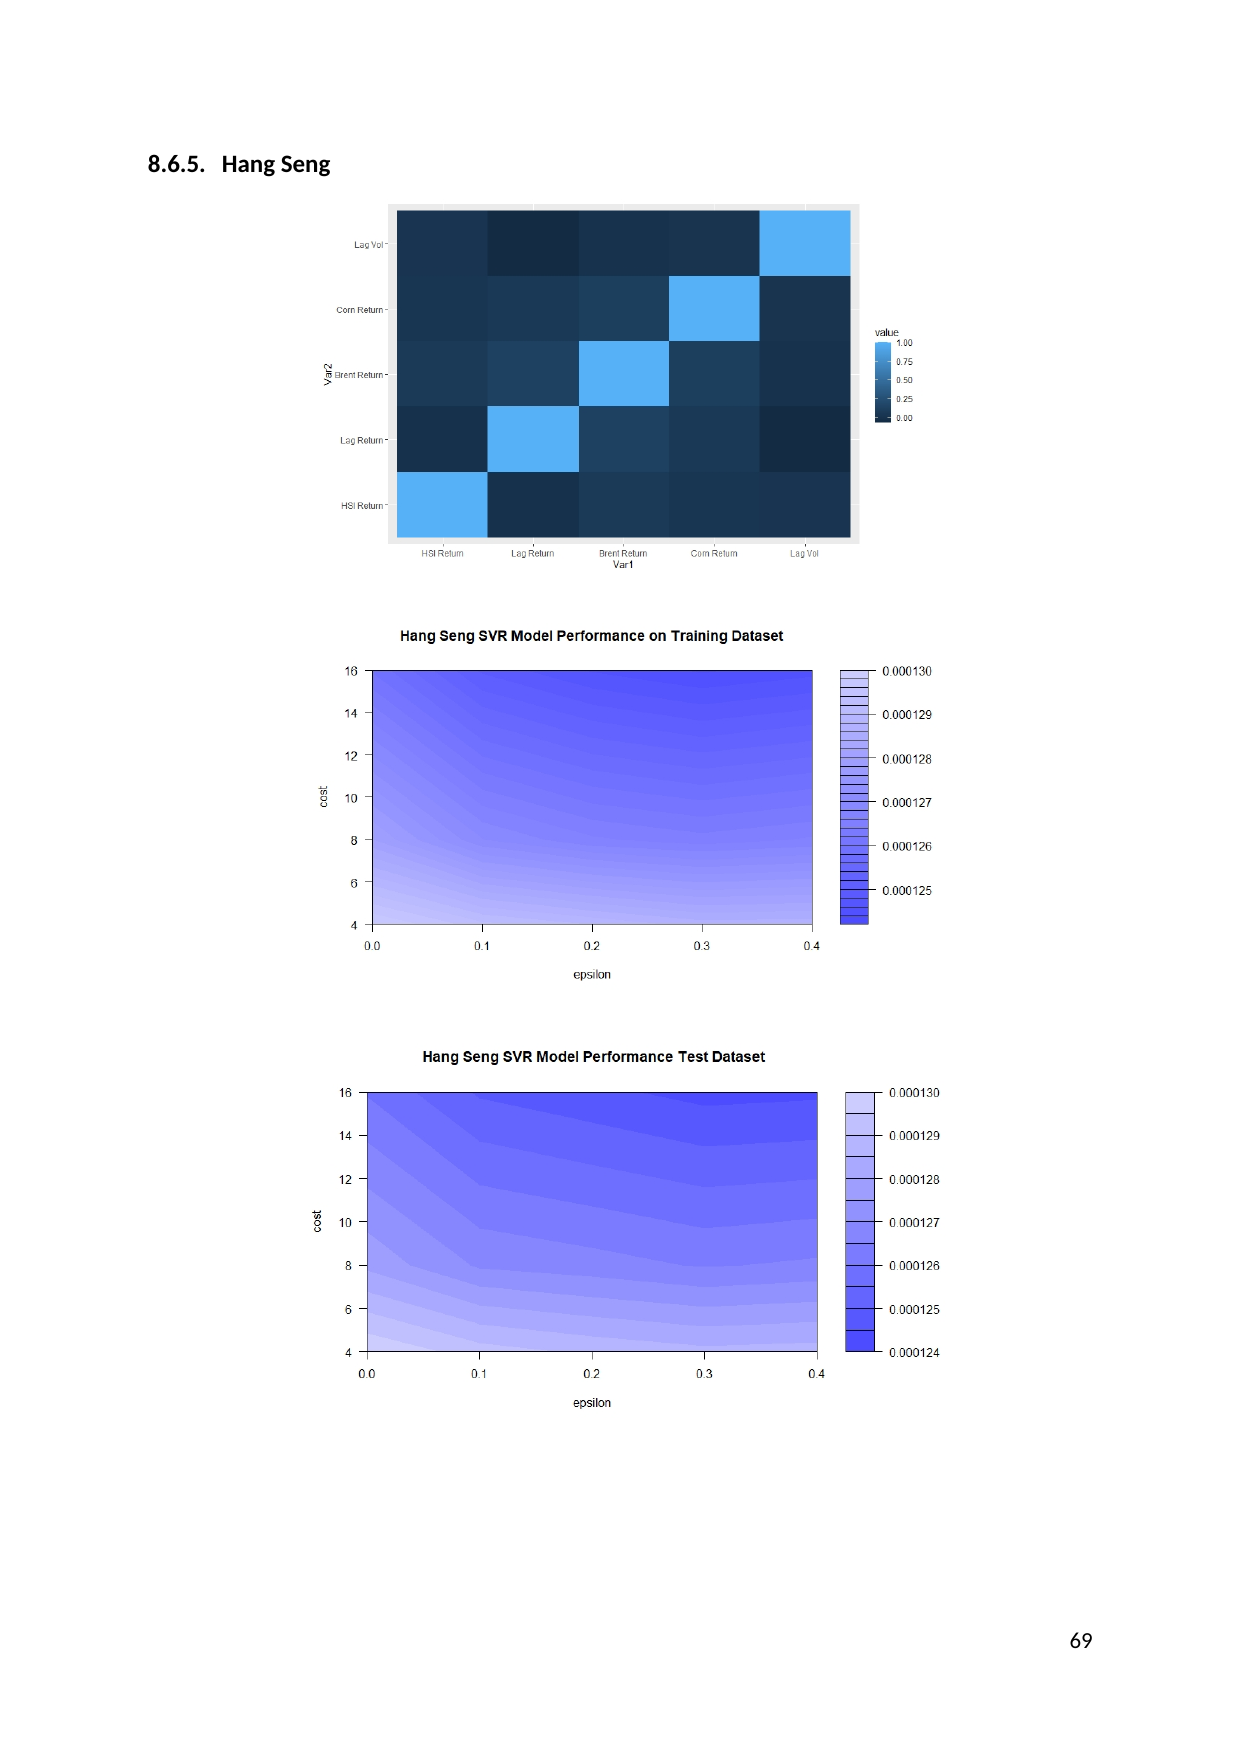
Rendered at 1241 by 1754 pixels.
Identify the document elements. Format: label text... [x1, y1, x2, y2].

subtitle Hang Seng [148, 148, 1092, 178]
picture [294, 1019, 947, 1424]
picture [301, 600, 939, 995]
picture [317, 199, 923, 575]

__Exercise aim__. Your copy of the entries should be exact and free of pictures.

__Written response__.
Rendered at 1241 by 1754 pixels.
Identify the document elements. Format: label text... [x1, y1, x2, y2].

subtitle Hang Seng [148, 148, 1092, 178]
picture [294, 1019, 947, 1424]
picture [301, 600, 939, 995]
picture [317, 199, 923, 575]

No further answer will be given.